BEGIN EXTRACTED ENTRIES

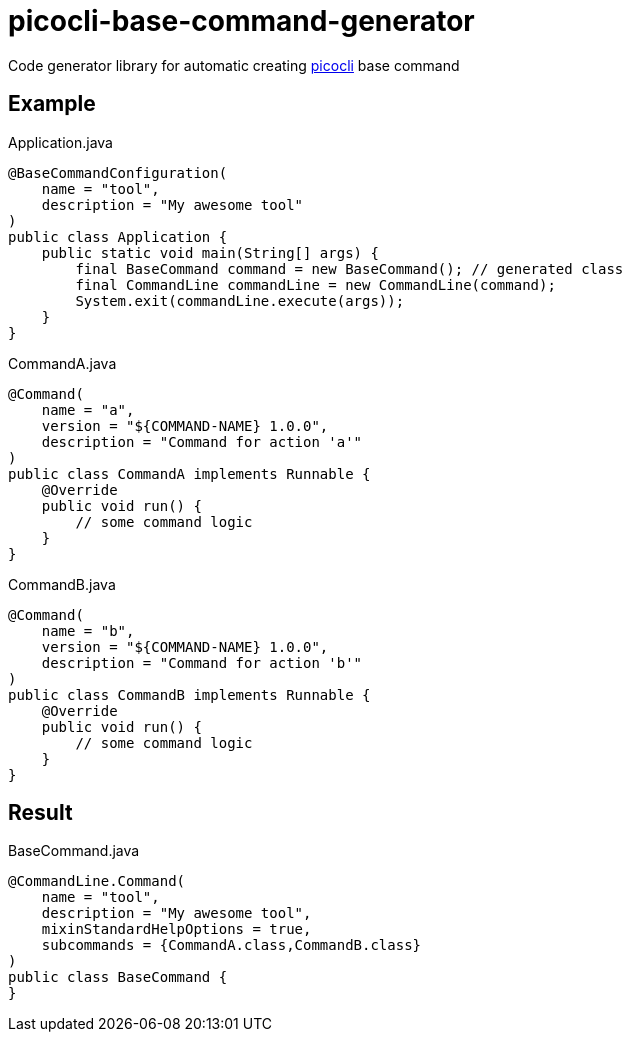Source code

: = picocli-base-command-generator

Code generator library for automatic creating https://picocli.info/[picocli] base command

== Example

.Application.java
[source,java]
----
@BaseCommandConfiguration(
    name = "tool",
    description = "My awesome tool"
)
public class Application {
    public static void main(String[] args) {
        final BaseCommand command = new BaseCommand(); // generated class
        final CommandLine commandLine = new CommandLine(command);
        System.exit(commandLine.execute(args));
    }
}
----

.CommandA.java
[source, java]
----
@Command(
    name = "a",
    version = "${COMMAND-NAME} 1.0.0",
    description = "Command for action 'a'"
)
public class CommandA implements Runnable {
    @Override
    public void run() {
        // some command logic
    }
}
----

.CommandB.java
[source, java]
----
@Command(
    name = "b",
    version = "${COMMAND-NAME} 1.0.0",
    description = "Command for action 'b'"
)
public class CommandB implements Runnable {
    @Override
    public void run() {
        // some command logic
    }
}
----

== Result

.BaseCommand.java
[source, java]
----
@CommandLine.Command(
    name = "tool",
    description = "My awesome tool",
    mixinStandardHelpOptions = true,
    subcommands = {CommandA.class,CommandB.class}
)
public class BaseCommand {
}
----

END EXTRACTED ENTRIES

## ABOUT THIS EXERCISE
Select every line above that contains the word "awesome", and copy it.

## EXERCISE RESULT
    description = "My awesome tool"
    description = "My awesome tool",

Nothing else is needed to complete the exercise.